Nous avons déjà noté dans la section » Le cocu résigné » que la capacité de Bloom à compatir à la position de sa femme est ce qui lui permet finalement de se remettre de sa liaison. Contrairement au point de vue de l’Odyssée, Bloom pense à ce que cela doit être d’être Pénélope – d’être la femme qui attend à la maison, sans savoir si son mari va revenir ou non. Selon lui, « il n’est jamais question du retour de la femme fugueuse, aussi dévouée soit-elle à l’absent. Le visage à la fenêtre ! » (16.79). Étant donné que Bloom pourrait facilement tomber dans le désespoir à cause de la liaison de sa femme, c’est sa capacité à se mettre à la place des autres qui le sauve.

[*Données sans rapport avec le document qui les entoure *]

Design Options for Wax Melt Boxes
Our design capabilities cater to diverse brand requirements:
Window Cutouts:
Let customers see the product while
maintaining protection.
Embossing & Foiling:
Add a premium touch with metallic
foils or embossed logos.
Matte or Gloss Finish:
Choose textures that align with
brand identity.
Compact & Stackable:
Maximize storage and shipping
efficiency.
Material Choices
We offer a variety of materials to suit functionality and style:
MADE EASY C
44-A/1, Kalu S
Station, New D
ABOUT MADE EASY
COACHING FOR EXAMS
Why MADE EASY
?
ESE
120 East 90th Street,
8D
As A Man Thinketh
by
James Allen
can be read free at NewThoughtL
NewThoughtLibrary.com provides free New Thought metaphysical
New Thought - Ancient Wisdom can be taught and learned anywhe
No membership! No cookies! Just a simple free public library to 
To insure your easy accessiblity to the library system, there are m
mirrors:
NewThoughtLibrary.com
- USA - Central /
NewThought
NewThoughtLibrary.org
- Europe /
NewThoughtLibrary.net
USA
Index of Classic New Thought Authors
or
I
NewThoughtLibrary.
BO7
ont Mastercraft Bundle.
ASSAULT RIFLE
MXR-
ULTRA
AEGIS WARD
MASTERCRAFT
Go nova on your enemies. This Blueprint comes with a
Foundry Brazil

Maintenant, dans « Circé », la capacité de Bloom à éprouver de l’empathie pour les femmes trouve une expression hyperbolique. Dans son fantasme masochiste de tribunal, il imagine les docteurs Mulligan et Dixon en train de témoigner sur son état de santé, et on lui annonce qu’il est en fait enceinte d’enfants. Dixon le qualifie d’exemple du « nouvel homme féminin » (1.373). Bloom répond : « Oh, j’ai tellement envie d’être une mère » (15.374). La scène est comique, mais elle met en évidence l’étrange capacité de Bloom à sympathiser avec les femmes qui l’entourent, et sa volonté de prendre en compte leurs douleurs et leurs luttes particulières.
Dans la section « The Quipping Ad Man », nous avons noté comment Bloom peut être quelque peu moralisateur lorsqu’il parle – essayant constamment d’expliquer des choses aux autres. Mais dans l’un de ces moments, Bloom exprime en fait le message central du livre. Bloom s’est plaint de la persécution du peuple juif, et John Henry Menton lui demande pourquoi il ne se lève pas pour faire quelque chose. Malgré le fait qu’il se trouve dans le pub de Barney Kiernan avec une bande d’hommes machos et bornés qui ne l’aiment pas particulièrement, il dit ce qu’il pense : « La force, la haine, l’histoire, tout ça. Ce n’est pas ça la vie des hommes et des femmes, l’insulte et la haine. Et tout le monde sait que c’est le contraire de cela qui est vraiment la vie » (12.423). Alf lui demande à quoi il fait allusion, et il répond : « L’amour » (12.425).